About this exercise: The answer should be an exact copy of the lines from the line with "10 ability or" through the last line of the entries, and no other lines.
START Input data
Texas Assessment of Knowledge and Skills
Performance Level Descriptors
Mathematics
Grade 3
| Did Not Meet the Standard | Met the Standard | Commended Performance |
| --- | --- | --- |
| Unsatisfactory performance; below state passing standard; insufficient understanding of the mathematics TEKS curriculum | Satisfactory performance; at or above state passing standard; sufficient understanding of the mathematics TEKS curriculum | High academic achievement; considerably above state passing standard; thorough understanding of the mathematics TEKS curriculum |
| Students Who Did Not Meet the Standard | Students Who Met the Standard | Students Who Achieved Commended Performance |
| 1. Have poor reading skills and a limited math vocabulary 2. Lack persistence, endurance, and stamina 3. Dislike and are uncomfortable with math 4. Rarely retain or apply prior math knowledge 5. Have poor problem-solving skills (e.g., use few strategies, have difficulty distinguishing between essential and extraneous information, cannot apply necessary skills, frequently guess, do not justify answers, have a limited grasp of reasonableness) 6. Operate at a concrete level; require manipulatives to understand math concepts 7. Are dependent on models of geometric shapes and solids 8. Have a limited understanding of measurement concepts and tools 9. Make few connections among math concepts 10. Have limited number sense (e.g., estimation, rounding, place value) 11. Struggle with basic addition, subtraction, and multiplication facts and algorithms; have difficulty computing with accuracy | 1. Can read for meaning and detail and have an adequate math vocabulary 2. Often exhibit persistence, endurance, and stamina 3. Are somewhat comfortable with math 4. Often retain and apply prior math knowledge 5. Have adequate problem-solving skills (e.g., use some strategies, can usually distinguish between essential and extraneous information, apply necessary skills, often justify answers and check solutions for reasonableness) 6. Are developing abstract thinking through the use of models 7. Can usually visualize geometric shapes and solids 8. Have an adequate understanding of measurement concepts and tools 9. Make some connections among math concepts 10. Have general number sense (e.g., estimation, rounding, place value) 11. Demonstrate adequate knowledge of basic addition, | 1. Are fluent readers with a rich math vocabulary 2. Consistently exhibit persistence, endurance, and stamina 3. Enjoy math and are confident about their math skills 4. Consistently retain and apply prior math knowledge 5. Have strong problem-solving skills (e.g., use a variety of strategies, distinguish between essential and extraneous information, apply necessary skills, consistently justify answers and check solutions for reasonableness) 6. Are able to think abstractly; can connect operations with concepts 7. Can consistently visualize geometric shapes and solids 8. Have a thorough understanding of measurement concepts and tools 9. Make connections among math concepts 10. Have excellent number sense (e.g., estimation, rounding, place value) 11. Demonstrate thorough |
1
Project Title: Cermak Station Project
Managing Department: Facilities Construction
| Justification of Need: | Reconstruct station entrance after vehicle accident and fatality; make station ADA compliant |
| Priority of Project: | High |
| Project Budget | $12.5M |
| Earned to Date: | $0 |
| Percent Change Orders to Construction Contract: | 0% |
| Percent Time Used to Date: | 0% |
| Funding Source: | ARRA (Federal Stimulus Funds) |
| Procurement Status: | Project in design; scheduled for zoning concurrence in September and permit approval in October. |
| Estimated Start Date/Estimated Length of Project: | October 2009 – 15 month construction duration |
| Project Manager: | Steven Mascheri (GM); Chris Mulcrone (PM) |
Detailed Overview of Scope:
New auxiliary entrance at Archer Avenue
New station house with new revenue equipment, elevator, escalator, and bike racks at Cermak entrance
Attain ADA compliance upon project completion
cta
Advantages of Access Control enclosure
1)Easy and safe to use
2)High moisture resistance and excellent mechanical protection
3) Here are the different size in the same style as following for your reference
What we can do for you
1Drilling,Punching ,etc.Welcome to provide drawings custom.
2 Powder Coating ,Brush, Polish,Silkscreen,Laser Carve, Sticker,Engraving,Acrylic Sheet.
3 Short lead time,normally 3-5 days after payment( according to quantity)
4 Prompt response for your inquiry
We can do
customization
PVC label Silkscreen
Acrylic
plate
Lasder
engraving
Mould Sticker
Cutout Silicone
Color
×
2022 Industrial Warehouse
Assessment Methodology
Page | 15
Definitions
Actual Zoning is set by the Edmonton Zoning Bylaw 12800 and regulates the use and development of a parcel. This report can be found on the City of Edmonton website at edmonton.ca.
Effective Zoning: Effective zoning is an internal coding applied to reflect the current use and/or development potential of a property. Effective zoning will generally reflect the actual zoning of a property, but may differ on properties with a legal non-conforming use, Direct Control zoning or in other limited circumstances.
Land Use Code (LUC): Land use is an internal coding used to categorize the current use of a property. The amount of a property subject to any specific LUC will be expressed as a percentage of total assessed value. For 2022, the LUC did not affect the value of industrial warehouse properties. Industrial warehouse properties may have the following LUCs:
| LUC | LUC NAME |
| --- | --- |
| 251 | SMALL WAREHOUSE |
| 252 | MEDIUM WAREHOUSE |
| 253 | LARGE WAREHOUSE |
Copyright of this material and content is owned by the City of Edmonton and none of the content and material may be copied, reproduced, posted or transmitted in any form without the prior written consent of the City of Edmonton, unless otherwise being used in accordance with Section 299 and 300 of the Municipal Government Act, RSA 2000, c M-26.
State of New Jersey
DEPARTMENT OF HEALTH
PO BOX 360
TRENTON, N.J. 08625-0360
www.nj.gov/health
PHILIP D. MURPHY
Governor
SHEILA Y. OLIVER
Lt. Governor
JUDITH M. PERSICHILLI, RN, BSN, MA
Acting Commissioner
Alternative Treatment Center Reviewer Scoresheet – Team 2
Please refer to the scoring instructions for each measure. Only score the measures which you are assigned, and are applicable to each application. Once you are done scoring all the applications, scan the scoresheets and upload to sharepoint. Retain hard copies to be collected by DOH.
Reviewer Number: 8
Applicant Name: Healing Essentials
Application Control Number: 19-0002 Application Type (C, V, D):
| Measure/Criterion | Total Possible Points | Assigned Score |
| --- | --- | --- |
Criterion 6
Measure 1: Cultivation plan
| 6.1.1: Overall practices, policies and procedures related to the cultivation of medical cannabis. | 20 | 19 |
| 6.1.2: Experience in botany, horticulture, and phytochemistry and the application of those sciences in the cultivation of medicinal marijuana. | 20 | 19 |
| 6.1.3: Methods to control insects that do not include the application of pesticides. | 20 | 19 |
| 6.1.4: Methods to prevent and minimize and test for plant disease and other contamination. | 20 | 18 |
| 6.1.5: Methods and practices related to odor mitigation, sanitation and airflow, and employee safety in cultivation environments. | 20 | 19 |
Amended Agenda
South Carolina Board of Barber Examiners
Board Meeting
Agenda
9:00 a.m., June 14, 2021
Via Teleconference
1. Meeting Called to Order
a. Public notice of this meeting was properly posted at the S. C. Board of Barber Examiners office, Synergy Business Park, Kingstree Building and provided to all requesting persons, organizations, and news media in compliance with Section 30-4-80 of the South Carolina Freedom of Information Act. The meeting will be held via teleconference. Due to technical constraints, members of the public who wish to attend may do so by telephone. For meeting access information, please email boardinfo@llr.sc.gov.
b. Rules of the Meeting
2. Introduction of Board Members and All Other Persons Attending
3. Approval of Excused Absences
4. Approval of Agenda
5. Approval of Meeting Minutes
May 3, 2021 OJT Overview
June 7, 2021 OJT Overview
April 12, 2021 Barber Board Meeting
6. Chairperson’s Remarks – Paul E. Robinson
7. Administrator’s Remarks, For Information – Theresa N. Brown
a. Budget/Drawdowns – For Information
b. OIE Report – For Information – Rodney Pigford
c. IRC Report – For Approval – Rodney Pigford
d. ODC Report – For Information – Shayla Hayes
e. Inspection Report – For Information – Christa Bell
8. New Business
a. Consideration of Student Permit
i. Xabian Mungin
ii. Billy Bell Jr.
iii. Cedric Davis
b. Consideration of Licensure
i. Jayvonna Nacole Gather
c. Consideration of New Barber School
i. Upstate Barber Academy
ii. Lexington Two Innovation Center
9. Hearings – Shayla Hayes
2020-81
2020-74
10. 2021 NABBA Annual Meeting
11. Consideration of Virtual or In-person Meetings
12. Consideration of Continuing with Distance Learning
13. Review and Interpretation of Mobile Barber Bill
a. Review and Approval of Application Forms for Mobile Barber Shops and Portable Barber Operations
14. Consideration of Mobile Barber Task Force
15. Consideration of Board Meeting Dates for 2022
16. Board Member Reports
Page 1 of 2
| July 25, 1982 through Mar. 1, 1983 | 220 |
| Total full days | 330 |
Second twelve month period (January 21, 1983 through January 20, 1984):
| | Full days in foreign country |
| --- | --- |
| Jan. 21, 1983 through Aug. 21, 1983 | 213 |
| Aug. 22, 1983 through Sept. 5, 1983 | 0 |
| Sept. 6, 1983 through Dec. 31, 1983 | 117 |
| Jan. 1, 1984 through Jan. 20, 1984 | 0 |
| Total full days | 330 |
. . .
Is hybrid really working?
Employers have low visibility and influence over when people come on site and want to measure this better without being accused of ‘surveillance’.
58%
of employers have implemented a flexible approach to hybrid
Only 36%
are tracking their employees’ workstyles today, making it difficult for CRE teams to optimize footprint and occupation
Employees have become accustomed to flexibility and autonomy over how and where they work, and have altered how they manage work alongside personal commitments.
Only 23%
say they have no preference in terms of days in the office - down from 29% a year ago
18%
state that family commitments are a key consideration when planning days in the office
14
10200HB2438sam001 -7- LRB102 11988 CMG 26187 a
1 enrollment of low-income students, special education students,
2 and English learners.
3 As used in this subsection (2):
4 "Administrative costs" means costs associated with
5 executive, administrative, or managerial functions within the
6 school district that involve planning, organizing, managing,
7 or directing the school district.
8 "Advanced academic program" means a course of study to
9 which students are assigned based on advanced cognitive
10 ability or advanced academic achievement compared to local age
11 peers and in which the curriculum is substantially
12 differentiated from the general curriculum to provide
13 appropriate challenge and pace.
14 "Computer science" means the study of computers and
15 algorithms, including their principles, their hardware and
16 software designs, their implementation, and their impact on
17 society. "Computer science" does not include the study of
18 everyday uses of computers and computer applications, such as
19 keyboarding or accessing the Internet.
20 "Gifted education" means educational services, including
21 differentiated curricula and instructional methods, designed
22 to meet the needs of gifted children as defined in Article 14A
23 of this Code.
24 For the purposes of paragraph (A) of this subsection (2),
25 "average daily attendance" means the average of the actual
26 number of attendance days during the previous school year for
END Input data
Response box:
10 ability or advanced academic achievement compared to local age
11 peers and in which the curriculum is substantially
12 differentiated from the general curriculum to provide
13 appropriate challenge and pace.
14 "Computer science" means the study of computers and
15 algorithms, including their principles, their hardware and
16 software designs, their implementation, and their impact on
17 society. "Computer science" does not include the study of
18 everyday uses of computers and computer applications, such as
19 keyboarding or accessing the Internet.
20 "Gifted education" means educational services, including
21 differentiated curricula and instructional methods, designed
22 to meet the needs of gifted children as defined in Article 14A
23 of this Code.
24 For the purposes of paragraph (A) of this subsection (2),
25 "average daily attendance" means the average of the actual
26 number of attendance days during the previous school year for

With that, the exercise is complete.